HAM-A scores showed a significant positive correlation with the FAA only in MDD patients with SI. Our results suggest that higher HAM-A scores are associated with relatively right skewed frontal activity. This result is in line with those of several previous studies, which showed that increased relative EEG activity in the right frontal brain regions is associated with anxiety symptoms and anxiety disorders [41,42]. Using FAA, Nitschke et al. [43] compared brain activity between anxious apprehension (worry) and anxious arousal (somatic anxiety) participants, and reported that the anxious arousal group showed more right than left frontal brain activity. Our results indicated that MDD patients with higher anxiety and arousal levels have right skewed frontal activity. Moreover, because anxiety could be one of the clinical factors associated with the presence of SI [44], the FAA could be closely associated with the presence of anxiety [45,46].

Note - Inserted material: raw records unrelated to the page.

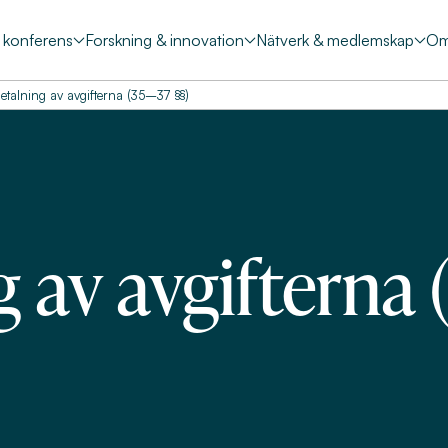
& konferens
Forskning & innovation
Nätverk & medlemskap
Om
etalning av avgifterna (35–37 §§)
 av avgifterna 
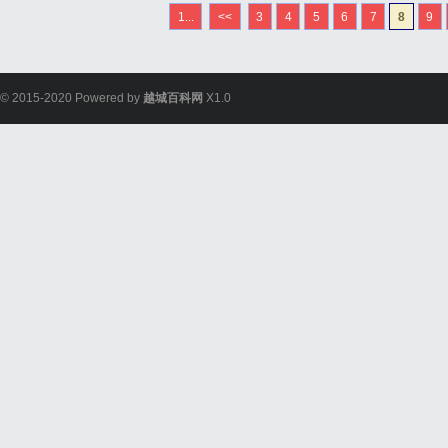
1...
<<
3
4
5
6
7
8
9
© 2015-2020 Powered by
越城百科网
X1.0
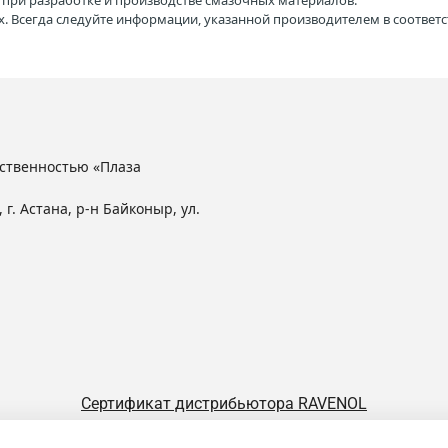
H при разработке и производстве смазочных материалов.
. Всегда следуйте информации, указанной производителем в соотве
ственностью «Плаза
 г. Астана, р-н Байконыр, ул.
Сертификат дистрибьютора RAVENOL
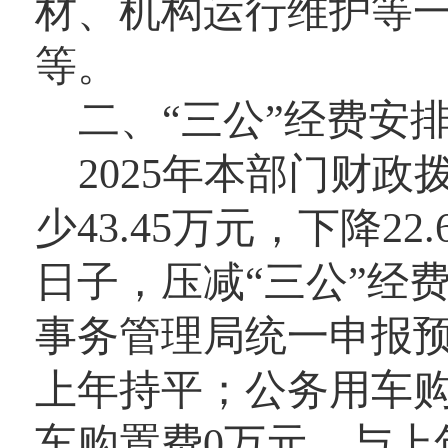
材、机构运行维护等
等。
二、“三公”经费安
2025年本部门财政
少43.45万元，下降
日子，压减“三公”经费
事务管理局统一申报预
上年持平；公务用车购置
车购置费0万元，与上年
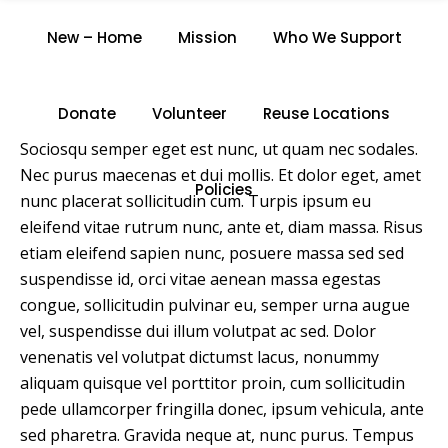
SLIDER POST
New – Home
Mission
Who We Support
Home
/
Slider Post
Donate
Volunteer
Reuse Locations
Sociosqu semper eget est nunc, ut quam nec sodales.
Nec purus maecenas et dui mollis. Et dolor eget, amet
Policies
nunc placerat sollicitudin cum. Turpis ipsum eu
eleifend vitae rutrum nunc, ante et, diam massa. Risus
etiam eleifend sapien nunc, posuere massa sed sed
suspendisse id, orci vitae aenean massa egestas
congue, sollicitudin pulvinar eu, semper urna augue
vel, suspendisse dui illum volutpat ac sed. Dolor
venenatis vel volutpat dictumst lacus, nonummy
aliquam quisque vel porttitor proin, cum sollicitudin
pede ullamcorper fringilla donec, ipsum vehicula, ante
sed pharetra. Gravida neque at, nunc purus. Tempus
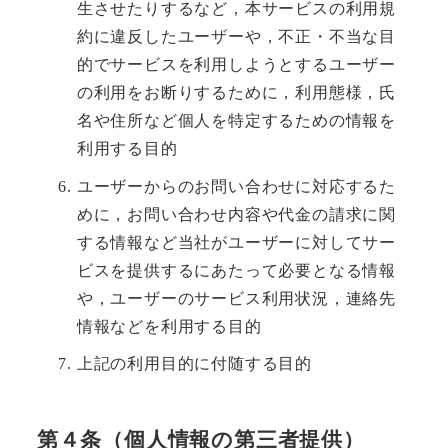
生させたりするなど，本サービスの利用規
約に違反したユーザーや，不正・不当な目
的でサービスを利用しようとするユーザー
の利用をお断りするために，利用態様，氏
名や住所など個人を特定するための情報を
利用する目的
ユーザーからのお問い合わせに対応するた
めに，お問い合わせ内容や代金の請求に関
する情報など当社がユーザーに対してサー
ビスを提供するにあたって必要となる情報
や，ユーザーのサービス利用状況，連絡先
情報などを利用する目的
上記の利用目的に付随する目的
第４条（個人情報の第三者提供）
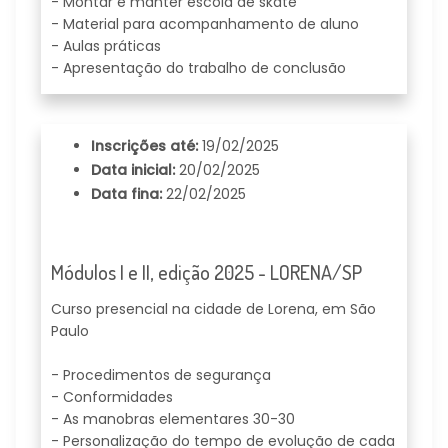
- Montar e manter escola de skate
- Material para acompanhamento de aluno
- Aulas práticas
- Apresentação do trabalho de conclusão
Inscrições até:
19/02/2025
Data inicial:
20/02/2025
Data fina:
22/02/2025
Módulos I e II, edição 2025 - LORENA/SP
Curso presencial na cidade de Lorena, em São
Paulo
- Procedimentos de segurança
- Conformidades
- As manobras elementares 30-30
- Personalização do tempo de evolução de cada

Interestingly, the HAM-D score showed a significant negative correlation with the FAA in MDD patients with SI. Our results suggest that higher HAM-D scores cause relatively left skewed frontal activity. In fact, previous studies did not obtain consistent results on the relationship between FAA and depression severity. Thibodeau et al. [20] also examined this in their meta-analysis, but failed to obtain any conclusive findings. Furthermore, Stewart et al. [19] showed that a pattern of less relative left frontal activity was observed in women with ongoing high depressive severity than in women with low depressive severity, which in contrast to the results obtained in men. van der Vinne et al. [18] also observed a significant three-way interaction for sex × age × depression severity in the patients with depression. They noted that the right-sided FAA (left skewed frontal activity) is higher in severely depressed women aged 53 years and older, in contrast to a relatively more left-sided FAA in severely depressed men of the same age. Thus, further investigation is required on this topic and our results suggest that SI might be an important factor for future research.

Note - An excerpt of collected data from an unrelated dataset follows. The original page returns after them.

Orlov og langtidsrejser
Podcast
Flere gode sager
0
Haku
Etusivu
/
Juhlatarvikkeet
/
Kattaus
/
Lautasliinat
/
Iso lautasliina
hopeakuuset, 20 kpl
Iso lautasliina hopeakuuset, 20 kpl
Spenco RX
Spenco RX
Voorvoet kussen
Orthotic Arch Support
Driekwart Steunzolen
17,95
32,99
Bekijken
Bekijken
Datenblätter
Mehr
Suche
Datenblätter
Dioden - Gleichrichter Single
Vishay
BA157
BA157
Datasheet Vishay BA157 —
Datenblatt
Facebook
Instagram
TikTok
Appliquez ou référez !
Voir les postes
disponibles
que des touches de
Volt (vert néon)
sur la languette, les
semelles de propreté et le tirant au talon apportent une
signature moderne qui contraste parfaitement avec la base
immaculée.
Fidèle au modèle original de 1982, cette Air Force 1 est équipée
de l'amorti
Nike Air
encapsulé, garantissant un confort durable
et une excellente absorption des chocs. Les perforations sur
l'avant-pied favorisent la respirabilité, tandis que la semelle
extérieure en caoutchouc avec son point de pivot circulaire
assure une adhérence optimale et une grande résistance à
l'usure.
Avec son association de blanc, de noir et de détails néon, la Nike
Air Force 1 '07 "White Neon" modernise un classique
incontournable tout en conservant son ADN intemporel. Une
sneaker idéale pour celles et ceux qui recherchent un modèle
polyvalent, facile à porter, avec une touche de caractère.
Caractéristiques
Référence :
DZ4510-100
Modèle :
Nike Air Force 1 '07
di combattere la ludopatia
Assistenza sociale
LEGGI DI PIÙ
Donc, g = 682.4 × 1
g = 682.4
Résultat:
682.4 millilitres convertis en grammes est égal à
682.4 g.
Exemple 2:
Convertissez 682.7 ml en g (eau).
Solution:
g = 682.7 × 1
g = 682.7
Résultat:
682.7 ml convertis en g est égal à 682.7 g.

Furthermore, in this study, SI was investigated to evaluate its role in the relationship between depressive symptom severity and FAA. Even though clinical variables, including age and sex, were considered as covariates, the interaction effect of HAM-D with SI was found in patients with MDD. This result implies that SI moderates the effects of depressive symptom severity on FAA. A significant FAA difference between low and high HAM-D was found only in MDD patients with SI, whereas no significance was observed in MDD patients without SI. In this study, the p value of 0.61 obtained in the hierarchical interaction effect analysis seems marginal. However, as Selvin [47] strongly suggested, an increase in the level of significance is usually required to test the effect of an interaction, otherwise, erroneous elimination of interaction effects could substantially disrupt the validity the conclusions obtained.

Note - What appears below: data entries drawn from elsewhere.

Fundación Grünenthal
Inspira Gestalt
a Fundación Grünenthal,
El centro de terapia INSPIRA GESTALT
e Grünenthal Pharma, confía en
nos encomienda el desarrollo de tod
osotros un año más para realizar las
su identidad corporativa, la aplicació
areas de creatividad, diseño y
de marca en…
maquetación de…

It is important to note that this study had several limitations. First, the sample size of MDD patients with SI was relatively smaller than that of other groups. Second, the number of male participants was relatively small to fully explore the effect of sex. Despite the above limitations, the reported results provide a starting point for future FAA studies, indicating the importance of SI as a meaningful covariate.

Our results suggest that a difference in FAA exists between patients with MDD and HCs. The FAA could be associated with depressive symptom severity in MDD patients with SI. In addition, SI moderates the effects of depressive symptom on FAA. Our results suggest that SI should be considered as a moderator in future FAA studies.